RHBDL4 knockout affects APP levels and Aη production in vivo.A, Aη extraction was performed according to (18), extraction of soluble proteins upon DEA extraction from brain tissue homogenates of WT and RHBDL4 KO mice at 10 to 11 months of age. sAPPα and Aη were detected with M3.2 antibody (specific for mouse Aβ), β-actin as loading control. Representative Western blot for n = 8 brain samples (WT and KO, each). B and C, full-length APP levels in brain tissue lysates of 10 to 11 months old RHBDL4 knockout (R4 KO) mice as compared to age-matched wild-type (WT) mice. Equal amounts of protein were loaded per lane.
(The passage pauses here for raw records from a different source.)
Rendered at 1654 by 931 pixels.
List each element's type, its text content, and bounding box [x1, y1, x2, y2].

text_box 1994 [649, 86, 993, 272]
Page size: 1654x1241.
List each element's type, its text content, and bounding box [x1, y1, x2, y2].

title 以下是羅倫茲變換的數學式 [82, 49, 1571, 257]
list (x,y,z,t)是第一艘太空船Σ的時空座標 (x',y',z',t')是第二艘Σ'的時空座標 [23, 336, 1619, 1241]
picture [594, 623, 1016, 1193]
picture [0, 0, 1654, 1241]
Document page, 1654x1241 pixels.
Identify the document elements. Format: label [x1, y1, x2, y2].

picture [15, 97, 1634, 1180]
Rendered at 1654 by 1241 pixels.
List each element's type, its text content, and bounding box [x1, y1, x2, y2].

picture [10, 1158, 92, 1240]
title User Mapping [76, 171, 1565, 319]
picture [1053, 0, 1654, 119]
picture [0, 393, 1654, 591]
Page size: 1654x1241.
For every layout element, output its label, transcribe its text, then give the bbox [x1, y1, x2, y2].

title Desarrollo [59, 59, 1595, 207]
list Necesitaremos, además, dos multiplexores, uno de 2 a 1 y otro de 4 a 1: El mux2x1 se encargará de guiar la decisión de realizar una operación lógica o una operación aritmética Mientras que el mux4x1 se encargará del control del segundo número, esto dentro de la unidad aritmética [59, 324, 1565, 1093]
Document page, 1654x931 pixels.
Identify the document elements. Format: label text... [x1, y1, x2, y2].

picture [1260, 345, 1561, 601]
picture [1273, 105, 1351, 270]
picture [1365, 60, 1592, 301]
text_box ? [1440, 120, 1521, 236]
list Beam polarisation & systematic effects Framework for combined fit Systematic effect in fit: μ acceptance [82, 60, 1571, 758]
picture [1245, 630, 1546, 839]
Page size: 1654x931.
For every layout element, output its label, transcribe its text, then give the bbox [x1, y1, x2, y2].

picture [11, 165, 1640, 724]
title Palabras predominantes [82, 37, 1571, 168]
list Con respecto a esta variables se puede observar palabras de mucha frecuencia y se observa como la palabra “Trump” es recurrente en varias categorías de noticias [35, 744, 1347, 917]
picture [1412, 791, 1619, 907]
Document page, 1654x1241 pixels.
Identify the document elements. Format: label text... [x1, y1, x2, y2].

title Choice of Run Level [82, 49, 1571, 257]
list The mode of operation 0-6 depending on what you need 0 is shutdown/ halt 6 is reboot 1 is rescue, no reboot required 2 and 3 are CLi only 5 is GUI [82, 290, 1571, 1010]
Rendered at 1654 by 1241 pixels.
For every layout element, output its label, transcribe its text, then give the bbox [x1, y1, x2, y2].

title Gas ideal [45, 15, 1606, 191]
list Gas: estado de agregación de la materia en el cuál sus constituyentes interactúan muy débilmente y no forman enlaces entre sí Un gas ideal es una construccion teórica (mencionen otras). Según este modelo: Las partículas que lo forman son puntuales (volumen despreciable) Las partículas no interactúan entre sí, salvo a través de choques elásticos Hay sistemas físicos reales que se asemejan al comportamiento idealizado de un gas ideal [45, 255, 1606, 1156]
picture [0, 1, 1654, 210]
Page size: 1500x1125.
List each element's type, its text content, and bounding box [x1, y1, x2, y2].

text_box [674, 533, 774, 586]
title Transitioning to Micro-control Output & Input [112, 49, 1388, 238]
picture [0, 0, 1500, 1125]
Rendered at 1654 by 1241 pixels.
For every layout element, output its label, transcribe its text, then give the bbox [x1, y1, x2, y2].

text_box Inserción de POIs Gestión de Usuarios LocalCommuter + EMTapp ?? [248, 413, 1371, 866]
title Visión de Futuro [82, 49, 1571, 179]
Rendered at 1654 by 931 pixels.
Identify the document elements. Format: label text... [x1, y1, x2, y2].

Detection of APP full length (fl) with 22C11, endogenous RHBDL4 with rabbit anti-RHBDL4 antibody, and β-actin as a loading control. Quantification with ImageJ, normalized to β-actin, mean ± SEM, n = 14 to 19, p-value for unpaired two-tailed t test is reported. D, schematic representation of cortical dissociation and primary cell culture procedure followed by Aη immunoprecipitation from cell medium and downstream analysis via Western blot. Created using BioRender. E, full-length APP expression from primary cortical cell culture lysates prepared from WT or RHBDL4 knockout brains. Representative Western blot of three individual experiments is shown; APP quantification of untreated condition normalized to ponceau S with ImageJ, mean ± SEM, unpaired two-tailed t test performed. Detection of APP full length (fl.) with M3.2, endogenous RHBDL4 with rabbit-anti-RHBDL4 antibody, β-tubulin, and ponceau S as loading controls. F, Immunoprecipitation of Aη species from primary cortical cell culture supernatant prepared from WT or RHBDL4 knockout mouse brains. Input consists of total cell culture supernatant (left panels) while immunoprecipitation (IP) was performed using the M3.2 antibody (right panels). sAPP and Aη detection using M3.2 antibody. Representative Western blot of three individual experiments is shown; quantification of untreated condition with ImageJ normalized to full-length APP from lysates, mean ± SEM, the p-value for unpaired two-tailed t test is reported. Treatment with metalloprotease inhibitor (MP Inh.) TIMP2.

Figure 5

Scheme of APP processing and Aη formation in different compartments. In the absence of RHBDL4, full-length APP traffics to the cell surface where MT5-MMP as well as α- or β-secretases will process APP to generate Aη at the cell surface (left panels). In the presence of RHBDL4, APP will be cleaved by RHBDL4 in the ER, and RHBDL4-derived large APP C-terminal fragments do not reach the cell surface. RHBDL4-derived Aη-like peptides are directly generated in the ER (right panels).